▶ Excerpted text:

Greece Missed Bailout Deadline: EU Commission

Necessary decisions have not yet been made

Greece has already missed its Monday deadline to come up with a deal to satisfy the conditions for its second bailout, according to the European Union, and has failed to make the decisions that would finish the deal.

Reuters reported that Amadeu Altafaj, spokesman for the European Commission, said, "We have gone beyond the deadline already," adding that Greek authorities still needed to make the decisions that would allow the release of the second bailout package. As previously reported by AdvisorOne.com, the EU, International Monetary Fund and European Central Bank had set a series of conditions to be met by Monday for Greece to receive its next bailout, which it must have by March if it is not to default.

One of the obstacles has been a deal with private creditors, which the country was working on over the weekend. Even as that drama played out, still unresolved, Athens was battling itself as Bloomberg reported that Antonis Samaras, head of New Democracy, Greece’s second-largest party, said he would oppose some measures that the troika has insisted on. In the report, he was quoted saying, “They are asking us for greater recession, which the country can’t take. I will fight to avoid that.”

(Stored items)
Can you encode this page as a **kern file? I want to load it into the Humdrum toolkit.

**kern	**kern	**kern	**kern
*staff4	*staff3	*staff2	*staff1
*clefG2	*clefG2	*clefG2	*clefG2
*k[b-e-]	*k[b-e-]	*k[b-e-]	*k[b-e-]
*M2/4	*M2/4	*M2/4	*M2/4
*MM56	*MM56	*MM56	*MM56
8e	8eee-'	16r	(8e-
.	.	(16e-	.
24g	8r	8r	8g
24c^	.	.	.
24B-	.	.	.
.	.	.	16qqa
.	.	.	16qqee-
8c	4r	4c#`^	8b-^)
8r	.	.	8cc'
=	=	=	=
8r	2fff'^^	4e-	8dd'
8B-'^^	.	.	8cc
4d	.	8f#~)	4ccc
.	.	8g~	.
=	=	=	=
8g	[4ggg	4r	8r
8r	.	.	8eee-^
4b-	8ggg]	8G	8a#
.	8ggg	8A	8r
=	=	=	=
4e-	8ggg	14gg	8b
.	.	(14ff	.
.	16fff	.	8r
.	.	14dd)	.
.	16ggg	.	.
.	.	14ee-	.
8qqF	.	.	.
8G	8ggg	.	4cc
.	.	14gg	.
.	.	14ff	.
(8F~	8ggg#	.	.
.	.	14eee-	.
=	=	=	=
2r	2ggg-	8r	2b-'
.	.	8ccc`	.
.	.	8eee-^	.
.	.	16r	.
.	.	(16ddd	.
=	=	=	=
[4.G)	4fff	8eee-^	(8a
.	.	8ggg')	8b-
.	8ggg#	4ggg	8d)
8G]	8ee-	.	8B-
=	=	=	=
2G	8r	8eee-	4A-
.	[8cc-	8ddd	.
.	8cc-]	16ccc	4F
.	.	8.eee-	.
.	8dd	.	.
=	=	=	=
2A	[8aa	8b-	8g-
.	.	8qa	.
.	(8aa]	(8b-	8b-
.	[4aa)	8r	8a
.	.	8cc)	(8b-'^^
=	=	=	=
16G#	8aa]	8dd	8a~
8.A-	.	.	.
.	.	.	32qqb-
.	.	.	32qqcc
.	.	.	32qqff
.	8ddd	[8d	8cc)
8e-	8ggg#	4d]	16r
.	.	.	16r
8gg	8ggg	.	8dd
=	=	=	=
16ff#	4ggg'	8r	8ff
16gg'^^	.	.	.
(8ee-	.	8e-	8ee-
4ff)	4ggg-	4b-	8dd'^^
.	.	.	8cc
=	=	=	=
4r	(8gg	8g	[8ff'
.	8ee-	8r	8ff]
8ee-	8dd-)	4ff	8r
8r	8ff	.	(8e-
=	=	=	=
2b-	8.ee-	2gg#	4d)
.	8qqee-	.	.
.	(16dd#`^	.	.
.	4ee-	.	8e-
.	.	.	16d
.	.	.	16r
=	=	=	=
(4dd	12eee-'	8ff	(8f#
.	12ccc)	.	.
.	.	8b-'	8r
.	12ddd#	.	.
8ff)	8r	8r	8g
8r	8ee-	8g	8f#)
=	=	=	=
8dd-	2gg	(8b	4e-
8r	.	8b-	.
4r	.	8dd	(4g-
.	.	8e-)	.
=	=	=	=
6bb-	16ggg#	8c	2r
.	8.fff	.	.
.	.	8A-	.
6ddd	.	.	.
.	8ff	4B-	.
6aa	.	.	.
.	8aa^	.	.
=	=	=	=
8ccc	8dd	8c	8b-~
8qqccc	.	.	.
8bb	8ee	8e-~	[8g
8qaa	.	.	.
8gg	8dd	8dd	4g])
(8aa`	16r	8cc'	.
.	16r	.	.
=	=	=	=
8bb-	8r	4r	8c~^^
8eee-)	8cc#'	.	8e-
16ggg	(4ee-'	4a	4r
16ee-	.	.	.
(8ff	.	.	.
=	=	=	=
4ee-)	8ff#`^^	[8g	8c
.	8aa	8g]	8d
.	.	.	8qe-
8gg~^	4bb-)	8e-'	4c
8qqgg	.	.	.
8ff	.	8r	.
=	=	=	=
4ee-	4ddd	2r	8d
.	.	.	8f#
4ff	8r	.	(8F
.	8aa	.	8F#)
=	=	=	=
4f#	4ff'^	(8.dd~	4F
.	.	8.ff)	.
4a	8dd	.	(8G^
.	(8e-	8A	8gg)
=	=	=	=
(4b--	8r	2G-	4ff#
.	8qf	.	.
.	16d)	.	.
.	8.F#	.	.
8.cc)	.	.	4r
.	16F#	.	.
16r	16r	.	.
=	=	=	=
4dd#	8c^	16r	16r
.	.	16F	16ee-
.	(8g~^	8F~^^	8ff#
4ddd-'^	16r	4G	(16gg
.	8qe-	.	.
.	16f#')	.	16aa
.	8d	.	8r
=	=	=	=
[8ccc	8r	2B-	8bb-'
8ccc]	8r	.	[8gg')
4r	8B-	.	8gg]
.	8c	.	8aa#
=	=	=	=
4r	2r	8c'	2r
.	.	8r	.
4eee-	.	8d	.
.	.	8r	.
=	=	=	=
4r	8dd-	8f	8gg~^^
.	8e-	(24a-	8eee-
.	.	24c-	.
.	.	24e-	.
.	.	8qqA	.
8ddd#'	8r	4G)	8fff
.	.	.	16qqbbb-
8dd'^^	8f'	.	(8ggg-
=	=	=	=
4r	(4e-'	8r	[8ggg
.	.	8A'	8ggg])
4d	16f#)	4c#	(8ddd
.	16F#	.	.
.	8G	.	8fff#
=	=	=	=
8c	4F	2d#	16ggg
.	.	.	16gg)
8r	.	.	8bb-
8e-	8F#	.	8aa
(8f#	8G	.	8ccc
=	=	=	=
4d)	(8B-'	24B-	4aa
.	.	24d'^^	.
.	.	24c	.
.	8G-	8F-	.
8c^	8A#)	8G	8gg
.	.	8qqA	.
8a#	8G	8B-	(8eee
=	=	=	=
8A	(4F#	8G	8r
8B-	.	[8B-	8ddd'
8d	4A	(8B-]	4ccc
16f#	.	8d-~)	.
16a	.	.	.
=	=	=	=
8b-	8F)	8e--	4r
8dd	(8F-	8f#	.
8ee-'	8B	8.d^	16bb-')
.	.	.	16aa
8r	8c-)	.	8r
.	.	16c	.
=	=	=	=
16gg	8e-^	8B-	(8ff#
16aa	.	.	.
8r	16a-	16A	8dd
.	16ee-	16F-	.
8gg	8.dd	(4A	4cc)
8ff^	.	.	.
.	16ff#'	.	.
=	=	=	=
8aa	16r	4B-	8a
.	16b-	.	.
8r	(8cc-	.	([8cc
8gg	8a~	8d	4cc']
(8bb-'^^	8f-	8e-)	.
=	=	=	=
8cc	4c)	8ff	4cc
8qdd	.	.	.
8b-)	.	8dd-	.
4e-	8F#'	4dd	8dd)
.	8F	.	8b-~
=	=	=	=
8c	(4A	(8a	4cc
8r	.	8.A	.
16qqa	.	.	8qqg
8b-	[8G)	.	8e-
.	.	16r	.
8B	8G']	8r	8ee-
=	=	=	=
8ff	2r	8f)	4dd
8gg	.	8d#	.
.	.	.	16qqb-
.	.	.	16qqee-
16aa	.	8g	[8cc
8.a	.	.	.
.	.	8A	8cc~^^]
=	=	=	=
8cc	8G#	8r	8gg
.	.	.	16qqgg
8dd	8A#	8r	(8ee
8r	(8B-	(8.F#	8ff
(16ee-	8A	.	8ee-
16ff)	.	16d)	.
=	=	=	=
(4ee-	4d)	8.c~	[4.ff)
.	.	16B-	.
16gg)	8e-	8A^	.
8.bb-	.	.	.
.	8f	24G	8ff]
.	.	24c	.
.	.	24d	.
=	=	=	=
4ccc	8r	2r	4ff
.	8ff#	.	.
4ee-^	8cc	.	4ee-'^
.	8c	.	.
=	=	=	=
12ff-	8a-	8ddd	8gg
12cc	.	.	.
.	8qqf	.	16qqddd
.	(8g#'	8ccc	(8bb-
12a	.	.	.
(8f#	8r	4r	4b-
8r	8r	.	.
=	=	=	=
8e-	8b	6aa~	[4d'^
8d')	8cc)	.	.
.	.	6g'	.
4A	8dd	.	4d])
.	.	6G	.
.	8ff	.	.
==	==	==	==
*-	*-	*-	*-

▶ Exercise set:
[a] Answer these from the article on the Greek bailout deadline:
(i) Who was the spokesman for the European Commission?
(ii) By what month must Greece have its next bailout to avoid default?
(iii) Which party does Antonis Samaras head?
[b] Write a continuation of the article on the Greek bailout deadline, beginning right after its final sentence.
These entries come from a separate source, not from the article on Greece's bailout.

▶ Answers for this exercise:
[a]
(i) Amadeu Altafaj
(ii) March
(iii) New Democracy, Greece's second-largest party

[b]
The buy-in by Samaras and other opposition leaders is crucial to approval of the next bailout. The troika wants assurances that after the next election, potentially scheduled for April, commitments made today will still be honored by the victorious party. Luxembourg’s Jean-Claude Juncker, who chairs euro finance meetings, was quoted saying Sunday, “If we determine that it’s all going wrong in Greece, then there won’t be a new program–and that means in March you’ll have a declaration of bankruptcy.”

An agreement for a writedown of debt by private creditors must be complete by Feb. 13 for formal presentation if all other processes are to be resolved prior to March 20, when the bond matures. If Greece fails to secure concessions and additional financing by then, it will default.

The country’s two largest unions said on Sunday that they will strike Tuesday against any further austerity measures. Ilias Iliopoulos, secretary general of public sector union ADEDY, said in the report, "Despite our sacrifices and despite admitting that the policy mix is wrong, they still ask for more austerity."